European oilfield services firms face a surge in debt when new accounting rules come into force in the new year, according to a leading credit rating agency.
From January 1st a new accounting standard will come into effect, known as IFRS 16, changing the rules around lease payments.
Scope Ratings said this will have a “potentially dramatic impact” for oil services firms and exploration and production companies who use operating leases for assets like land, drilling rigs, vessels and other machinery.
Under present rules, lease payments are recognised as operating costs and are not part of a company’s EBITDA – earnings before interest, tax, depreciation and amortisation.
However, the new rule closes a loophole which will mean all lease payments need to be recognised as depreciation and interest components.
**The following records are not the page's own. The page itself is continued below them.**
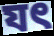
যৎ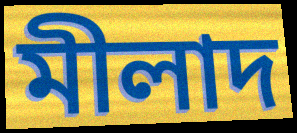
মীলাদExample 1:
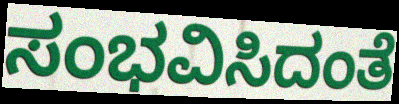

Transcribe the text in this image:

ಸಂಭವಿಸಿದಂತೆ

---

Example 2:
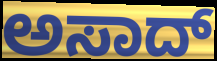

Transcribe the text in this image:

ಅಸಾದ್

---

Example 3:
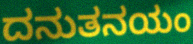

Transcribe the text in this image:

ದನುತನಯಂ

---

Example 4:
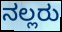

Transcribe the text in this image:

ನಲ್ಲರು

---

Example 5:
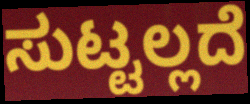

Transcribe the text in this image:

ಸುಟ್ಟಲ್ಲದೆ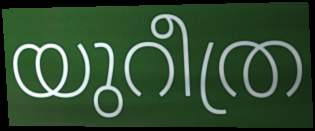
യുറീത്രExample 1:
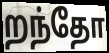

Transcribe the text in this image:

றந்தோ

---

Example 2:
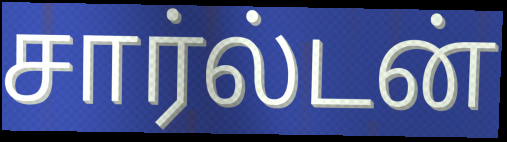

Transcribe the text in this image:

சார்ல்டன்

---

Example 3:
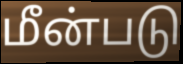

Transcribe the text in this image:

மீன்படு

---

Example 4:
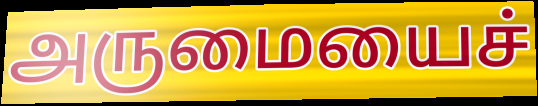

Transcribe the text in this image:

அருமையைச்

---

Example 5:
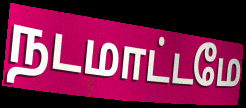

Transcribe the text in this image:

நடமாட்டமே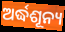
ଅର୍ଦ୍ଧଶୂନ୍ୟ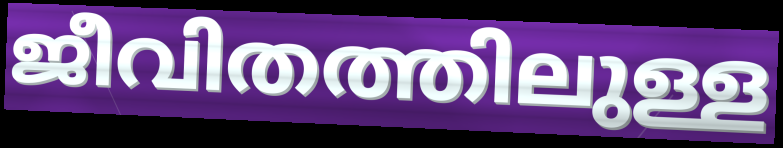
ജീവിതത്തിലുള്ളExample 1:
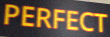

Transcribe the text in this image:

PERFECT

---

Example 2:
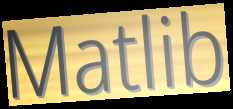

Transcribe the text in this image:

Matlib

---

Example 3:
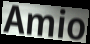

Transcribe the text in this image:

Amio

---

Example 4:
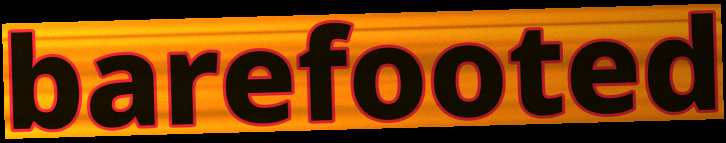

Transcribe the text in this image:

barefooted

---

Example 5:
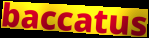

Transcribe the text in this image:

baccatus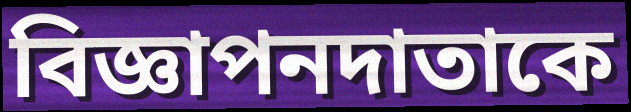
বিজ্ঞাপনদাতাকেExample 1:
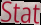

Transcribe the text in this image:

As a result of this, firms will appear more asset-rich but also more indebted.
Scope carried out an impact study estimating European oilfield services firms will see debt surge on average by 40%, based on 2017 figures.
The firm said the way the sector reacts will be a “test case” for the new rules, being put in place by the International Accounting Standards Board.
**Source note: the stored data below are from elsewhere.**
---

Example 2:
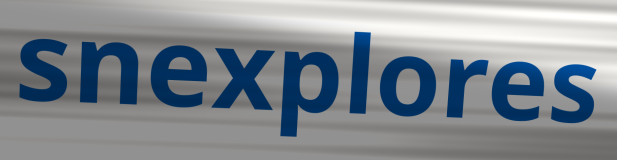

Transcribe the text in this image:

snexplores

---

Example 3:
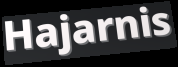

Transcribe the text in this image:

Hajarnis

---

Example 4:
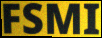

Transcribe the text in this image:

FSMI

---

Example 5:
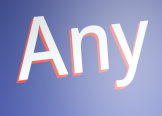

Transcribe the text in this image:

Any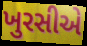
ખુરસીએ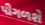
પીગળશે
Analyst at Scope, Thomas Faeh, said: “On the balance sheet, reclassing operating leases as financial leases will increase company’s assets but also their debts.
“The new standard seeks, among other things, to close a loophole allowing companies to distinguish between financial leases, booked as liabilities, and operating leases, bookable as expenses under the previous IAS 17 standard.
“By changing important income statement, cash flow, and balance sheet metrics, lessor agreements and banking covenants may have to be reassessed as well as the financial risk profile of the companies for those analysts and investors who haven’t yet taken the heavy use of operating leases into account.”